There’s SetFileInformationByHandle, which looks like it may do exactly what I want… if you read between the lines of the documentation. But it’s only supported starting with Vista. Which you all use of course, so that’s not a problem.
I’ve heard you can do this with SetFilePointer() and then setting SetEndOfFile() and setting SetFilePointer() to 0 when you finish. But I have nothing to test this on right now.
I’m thinking about doing that, followed by the writing of zeros from start to finish… but that still leaves a point where after crash the content of the file is undefined…. Although in a RDBMS we have (or at least should) a way to roll back the not-yet-completed create of a file
And I thought I had a headache before reading that :)

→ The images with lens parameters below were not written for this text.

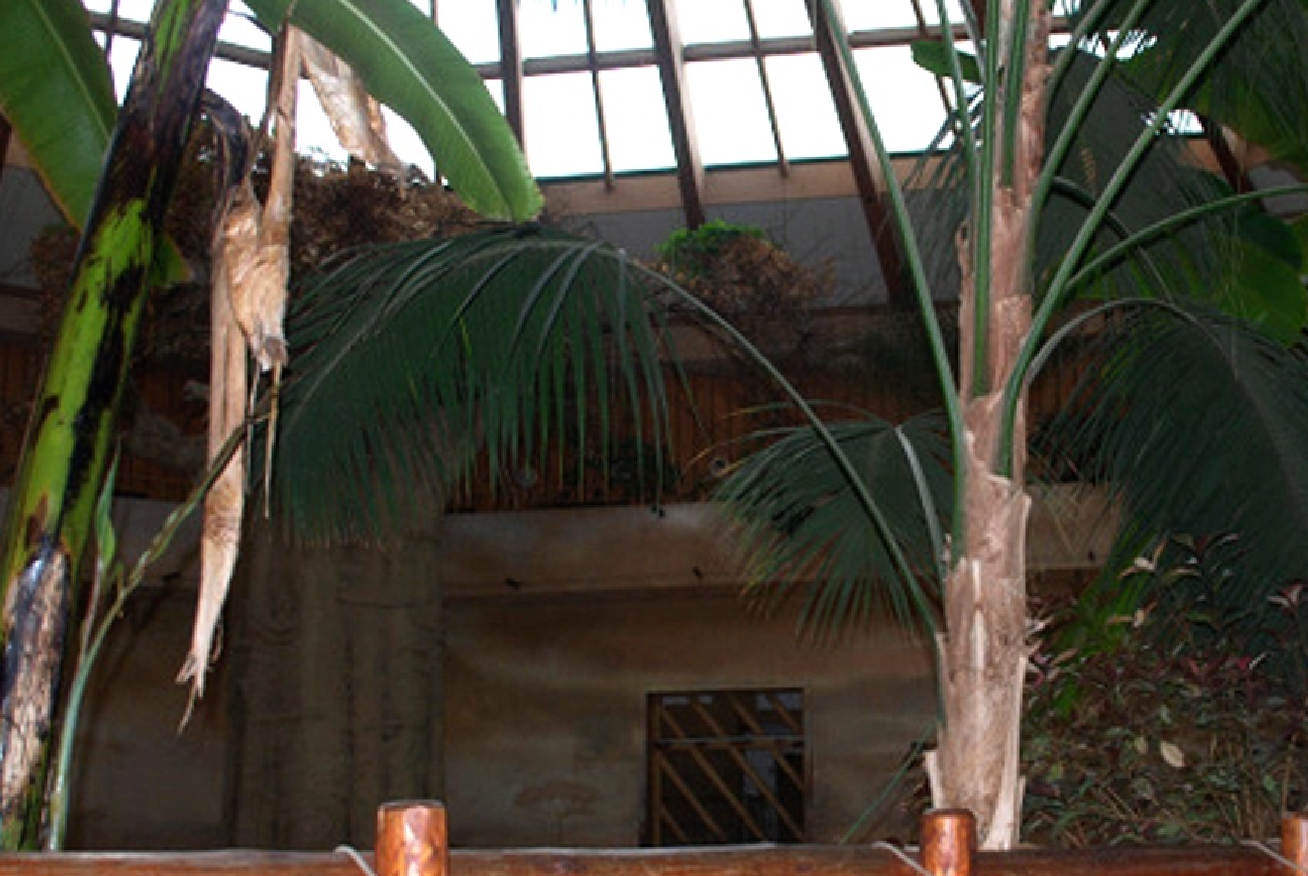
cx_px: 887
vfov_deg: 27.0
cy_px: 564
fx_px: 1819
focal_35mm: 50
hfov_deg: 39.0
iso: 200
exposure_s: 1/60
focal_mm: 18
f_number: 3.5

I would imagine a place to start would be to look at how virtualization apps do it, as they must have a similar goal when pre-creating the virtual disks.

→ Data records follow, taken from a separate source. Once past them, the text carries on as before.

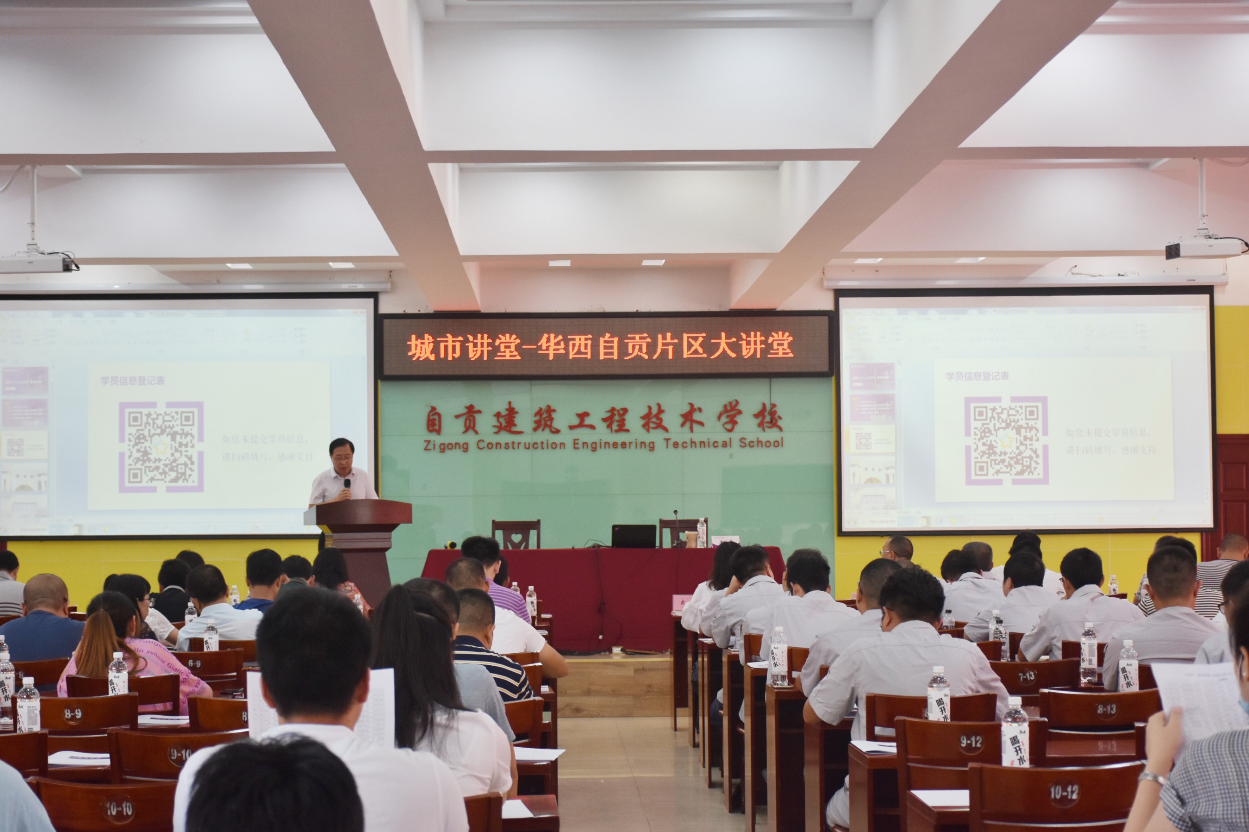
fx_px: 2341
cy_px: 416
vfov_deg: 20.2
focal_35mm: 68
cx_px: 624
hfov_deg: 29.9
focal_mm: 45
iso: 800
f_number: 5
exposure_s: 1/100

This has gone far beyond my Windows programming skills though :)
ext3 data=writeback will also expose previously-deleted data: If you append data to a file, and the system crashes after the metadata is written and before the data is written, then after the crash the end of the file will contain old deleted data.
They likely write each block… I really should look at recent postgresql though… another RDBMS where we can actually look at the source.
i hadn’t thought that hard about ext3 data=writeback in that way before, but yeah – not good either.
(and talk about double take.. my dad’s name is Brian Smith, and spends none of his time caring about ext3 data=writeback)
xfs has a writeback mode similar to ext3’s, but as you explained above, unwritten blocks are implicitly zero, so xfs will not have the same problem as ext3.
Some day I’d like to have a convention for all the Brian Smiths in the world (except the ones with criminal records; those guys always cause us tons of problems).
yep, XFS actually solves the problem :)
Although, in the past this led to the “null bytes in files” for apps that didn’t write their files to disk properly.
Have a look at the DeviceIoControl() and FSCTL_SET_ZERO_DATA.